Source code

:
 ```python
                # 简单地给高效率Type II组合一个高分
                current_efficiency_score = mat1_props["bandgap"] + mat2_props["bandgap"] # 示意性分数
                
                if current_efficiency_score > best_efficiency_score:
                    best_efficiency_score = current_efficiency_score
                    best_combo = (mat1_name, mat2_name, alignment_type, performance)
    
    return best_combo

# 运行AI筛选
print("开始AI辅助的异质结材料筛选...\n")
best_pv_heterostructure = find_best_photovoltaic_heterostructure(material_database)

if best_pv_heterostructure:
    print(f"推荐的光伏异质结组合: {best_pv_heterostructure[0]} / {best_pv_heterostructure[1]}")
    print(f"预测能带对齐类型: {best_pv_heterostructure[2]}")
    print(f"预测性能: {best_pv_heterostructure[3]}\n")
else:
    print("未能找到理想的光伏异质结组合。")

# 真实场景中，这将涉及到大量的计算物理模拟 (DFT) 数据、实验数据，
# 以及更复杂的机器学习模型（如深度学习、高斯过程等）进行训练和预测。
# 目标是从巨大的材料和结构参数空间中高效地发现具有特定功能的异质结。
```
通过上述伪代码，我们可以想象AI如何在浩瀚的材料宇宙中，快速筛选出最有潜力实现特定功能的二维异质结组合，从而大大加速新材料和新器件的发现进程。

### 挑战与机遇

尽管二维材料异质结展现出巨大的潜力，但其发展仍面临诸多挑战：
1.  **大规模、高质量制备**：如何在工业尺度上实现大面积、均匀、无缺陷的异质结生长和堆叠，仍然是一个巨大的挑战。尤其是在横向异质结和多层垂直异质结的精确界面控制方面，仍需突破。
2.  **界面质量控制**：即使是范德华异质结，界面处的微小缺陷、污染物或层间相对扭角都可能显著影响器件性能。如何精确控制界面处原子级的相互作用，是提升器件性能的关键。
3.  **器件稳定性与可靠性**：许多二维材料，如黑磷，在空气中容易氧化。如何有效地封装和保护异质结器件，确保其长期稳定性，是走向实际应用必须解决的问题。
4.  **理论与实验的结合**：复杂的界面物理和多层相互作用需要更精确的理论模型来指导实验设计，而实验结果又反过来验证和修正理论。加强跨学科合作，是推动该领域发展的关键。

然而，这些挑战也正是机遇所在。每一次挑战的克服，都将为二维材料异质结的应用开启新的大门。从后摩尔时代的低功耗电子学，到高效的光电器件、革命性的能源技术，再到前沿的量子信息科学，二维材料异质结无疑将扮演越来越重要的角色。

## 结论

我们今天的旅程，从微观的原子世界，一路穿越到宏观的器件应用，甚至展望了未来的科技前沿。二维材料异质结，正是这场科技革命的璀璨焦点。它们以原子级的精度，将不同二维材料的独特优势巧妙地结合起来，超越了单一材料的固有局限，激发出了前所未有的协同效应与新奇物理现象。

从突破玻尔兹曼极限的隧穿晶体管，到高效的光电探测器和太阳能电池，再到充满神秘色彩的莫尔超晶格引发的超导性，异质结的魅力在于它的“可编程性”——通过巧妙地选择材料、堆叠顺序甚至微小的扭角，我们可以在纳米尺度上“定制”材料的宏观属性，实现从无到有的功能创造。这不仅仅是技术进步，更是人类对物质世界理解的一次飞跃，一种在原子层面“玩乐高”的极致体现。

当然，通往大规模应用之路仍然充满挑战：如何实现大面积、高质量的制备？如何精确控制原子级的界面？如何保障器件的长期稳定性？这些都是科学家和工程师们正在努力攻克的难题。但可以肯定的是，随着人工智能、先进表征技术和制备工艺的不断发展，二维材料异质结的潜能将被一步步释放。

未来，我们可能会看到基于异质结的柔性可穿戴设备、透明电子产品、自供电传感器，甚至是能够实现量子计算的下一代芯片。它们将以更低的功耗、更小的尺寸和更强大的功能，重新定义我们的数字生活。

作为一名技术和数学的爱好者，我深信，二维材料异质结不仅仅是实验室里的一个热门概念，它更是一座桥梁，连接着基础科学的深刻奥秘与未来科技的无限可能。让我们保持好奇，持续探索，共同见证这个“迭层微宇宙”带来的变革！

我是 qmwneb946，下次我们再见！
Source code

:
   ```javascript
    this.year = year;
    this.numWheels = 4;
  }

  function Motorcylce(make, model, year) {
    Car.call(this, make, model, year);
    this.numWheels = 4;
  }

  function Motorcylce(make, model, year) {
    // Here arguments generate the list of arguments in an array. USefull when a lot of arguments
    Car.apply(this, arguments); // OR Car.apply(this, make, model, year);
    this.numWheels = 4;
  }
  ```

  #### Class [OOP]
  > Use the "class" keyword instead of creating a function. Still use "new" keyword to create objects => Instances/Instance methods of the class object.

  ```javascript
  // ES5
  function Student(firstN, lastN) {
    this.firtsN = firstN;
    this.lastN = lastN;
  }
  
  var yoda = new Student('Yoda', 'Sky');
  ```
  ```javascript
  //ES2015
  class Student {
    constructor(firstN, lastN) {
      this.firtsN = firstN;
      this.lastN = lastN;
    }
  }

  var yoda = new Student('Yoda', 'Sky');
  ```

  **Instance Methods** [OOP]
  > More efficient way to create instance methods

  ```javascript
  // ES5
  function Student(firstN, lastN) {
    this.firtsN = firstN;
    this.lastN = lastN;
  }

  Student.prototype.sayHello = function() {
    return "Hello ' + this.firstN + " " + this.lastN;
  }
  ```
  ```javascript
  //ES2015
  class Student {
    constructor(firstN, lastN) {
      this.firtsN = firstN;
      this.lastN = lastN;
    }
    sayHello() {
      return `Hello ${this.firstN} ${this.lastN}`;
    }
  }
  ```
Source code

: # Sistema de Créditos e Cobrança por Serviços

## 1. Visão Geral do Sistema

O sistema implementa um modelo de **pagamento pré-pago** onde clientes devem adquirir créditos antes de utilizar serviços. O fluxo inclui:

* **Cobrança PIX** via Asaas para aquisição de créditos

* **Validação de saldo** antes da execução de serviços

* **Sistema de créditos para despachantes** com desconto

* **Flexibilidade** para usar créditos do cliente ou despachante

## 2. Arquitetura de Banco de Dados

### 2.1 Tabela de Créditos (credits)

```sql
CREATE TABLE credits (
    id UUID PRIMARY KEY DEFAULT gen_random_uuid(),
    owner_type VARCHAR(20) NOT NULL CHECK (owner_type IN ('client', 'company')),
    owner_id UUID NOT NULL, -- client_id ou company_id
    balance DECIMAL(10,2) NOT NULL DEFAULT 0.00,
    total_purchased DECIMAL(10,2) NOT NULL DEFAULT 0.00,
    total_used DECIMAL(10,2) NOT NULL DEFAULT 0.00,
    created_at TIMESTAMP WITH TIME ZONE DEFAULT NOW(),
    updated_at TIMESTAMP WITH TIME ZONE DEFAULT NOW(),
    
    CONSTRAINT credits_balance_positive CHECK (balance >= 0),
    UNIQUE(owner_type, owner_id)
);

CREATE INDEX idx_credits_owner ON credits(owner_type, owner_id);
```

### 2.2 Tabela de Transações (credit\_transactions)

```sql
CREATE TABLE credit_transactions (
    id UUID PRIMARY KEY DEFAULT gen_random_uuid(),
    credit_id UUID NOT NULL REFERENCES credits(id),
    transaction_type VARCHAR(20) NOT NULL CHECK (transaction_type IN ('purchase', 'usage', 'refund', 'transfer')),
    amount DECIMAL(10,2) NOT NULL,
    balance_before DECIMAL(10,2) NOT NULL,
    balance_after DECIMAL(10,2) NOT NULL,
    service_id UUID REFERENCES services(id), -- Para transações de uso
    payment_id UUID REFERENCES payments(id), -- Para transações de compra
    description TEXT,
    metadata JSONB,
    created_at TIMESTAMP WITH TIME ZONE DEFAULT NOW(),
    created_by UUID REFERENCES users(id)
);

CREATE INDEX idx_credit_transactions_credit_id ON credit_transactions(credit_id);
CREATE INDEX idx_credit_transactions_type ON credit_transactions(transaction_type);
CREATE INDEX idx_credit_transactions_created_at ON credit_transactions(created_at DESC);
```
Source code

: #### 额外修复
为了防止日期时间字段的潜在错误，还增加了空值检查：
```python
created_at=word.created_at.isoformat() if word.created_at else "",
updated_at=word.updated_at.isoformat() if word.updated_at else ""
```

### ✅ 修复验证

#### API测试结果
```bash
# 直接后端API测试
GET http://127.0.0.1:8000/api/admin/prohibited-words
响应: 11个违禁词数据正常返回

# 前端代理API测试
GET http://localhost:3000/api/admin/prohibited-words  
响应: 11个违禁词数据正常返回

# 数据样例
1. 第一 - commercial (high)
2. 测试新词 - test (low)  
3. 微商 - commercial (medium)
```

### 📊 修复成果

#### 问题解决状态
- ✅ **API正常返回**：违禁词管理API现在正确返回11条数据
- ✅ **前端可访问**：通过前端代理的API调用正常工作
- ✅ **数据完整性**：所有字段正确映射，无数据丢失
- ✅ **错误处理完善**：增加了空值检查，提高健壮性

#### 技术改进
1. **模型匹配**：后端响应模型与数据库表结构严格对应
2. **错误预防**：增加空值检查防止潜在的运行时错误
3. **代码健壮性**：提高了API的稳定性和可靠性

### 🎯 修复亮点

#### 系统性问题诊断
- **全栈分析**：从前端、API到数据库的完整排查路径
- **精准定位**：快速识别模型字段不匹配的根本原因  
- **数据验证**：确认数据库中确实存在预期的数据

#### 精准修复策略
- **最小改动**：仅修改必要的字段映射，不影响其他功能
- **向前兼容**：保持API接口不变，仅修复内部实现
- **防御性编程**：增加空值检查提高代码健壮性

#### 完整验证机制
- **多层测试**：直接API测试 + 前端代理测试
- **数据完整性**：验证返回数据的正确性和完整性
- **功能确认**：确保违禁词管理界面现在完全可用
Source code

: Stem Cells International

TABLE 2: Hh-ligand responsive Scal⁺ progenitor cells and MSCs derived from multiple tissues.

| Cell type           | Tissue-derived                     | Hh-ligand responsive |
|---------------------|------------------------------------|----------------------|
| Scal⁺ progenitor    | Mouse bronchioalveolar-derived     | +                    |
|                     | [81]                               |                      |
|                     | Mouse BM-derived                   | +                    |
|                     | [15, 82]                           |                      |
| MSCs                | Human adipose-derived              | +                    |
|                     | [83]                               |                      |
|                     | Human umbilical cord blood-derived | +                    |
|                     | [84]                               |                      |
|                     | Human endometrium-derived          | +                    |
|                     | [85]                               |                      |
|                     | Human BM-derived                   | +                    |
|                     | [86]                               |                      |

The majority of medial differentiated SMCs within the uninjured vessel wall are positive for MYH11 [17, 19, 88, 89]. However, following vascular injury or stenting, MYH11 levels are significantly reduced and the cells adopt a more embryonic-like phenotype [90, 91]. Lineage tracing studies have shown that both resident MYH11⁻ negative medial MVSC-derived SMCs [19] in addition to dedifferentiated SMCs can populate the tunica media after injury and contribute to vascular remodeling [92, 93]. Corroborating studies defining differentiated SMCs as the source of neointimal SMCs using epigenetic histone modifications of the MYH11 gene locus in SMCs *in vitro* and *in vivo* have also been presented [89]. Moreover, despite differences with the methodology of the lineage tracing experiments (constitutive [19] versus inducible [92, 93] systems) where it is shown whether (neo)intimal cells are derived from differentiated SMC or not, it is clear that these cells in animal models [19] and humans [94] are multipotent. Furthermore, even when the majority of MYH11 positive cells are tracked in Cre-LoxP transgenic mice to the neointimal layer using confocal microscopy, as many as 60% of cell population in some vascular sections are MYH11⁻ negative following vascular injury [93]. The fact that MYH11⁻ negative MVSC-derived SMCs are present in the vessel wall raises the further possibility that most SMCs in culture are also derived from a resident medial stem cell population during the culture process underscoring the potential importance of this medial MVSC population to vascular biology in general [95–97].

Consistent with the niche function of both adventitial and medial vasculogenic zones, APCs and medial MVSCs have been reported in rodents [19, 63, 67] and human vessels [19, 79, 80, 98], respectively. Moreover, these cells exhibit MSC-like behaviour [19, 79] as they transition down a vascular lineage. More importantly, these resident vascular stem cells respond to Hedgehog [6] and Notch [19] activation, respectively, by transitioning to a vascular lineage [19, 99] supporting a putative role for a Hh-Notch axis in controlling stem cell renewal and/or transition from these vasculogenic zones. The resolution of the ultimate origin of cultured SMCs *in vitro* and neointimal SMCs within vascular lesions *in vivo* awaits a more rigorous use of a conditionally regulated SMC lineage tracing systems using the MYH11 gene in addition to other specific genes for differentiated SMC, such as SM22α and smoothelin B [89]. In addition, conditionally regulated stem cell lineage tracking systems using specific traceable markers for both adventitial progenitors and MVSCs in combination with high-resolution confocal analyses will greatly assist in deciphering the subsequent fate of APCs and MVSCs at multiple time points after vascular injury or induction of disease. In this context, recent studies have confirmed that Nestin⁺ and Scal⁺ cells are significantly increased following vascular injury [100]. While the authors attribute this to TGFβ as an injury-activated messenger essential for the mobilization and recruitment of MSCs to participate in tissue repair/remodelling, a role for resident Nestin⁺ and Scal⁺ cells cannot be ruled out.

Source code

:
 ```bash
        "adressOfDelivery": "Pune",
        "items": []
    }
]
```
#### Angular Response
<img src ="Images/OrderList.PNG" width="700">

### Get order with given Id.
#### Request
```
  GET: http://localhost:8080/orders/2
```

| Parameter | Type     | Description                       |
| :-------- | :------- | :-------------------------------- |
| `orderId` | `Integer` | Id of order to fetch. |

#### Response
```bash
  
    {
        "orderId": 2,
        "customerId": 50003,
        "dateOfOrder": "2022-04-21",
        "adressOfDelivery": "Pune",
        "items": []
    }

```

▬▬▬▬▬▬▬▬▬▬

#### Work to be completed:
Report each line of the material above where the word "return" appears.

#### Output below:
    return best_combo
    return "Hello ' + this.firstN + " " + this.lastN;
      return `Hello ${this.firstN} ${this.lastN}`;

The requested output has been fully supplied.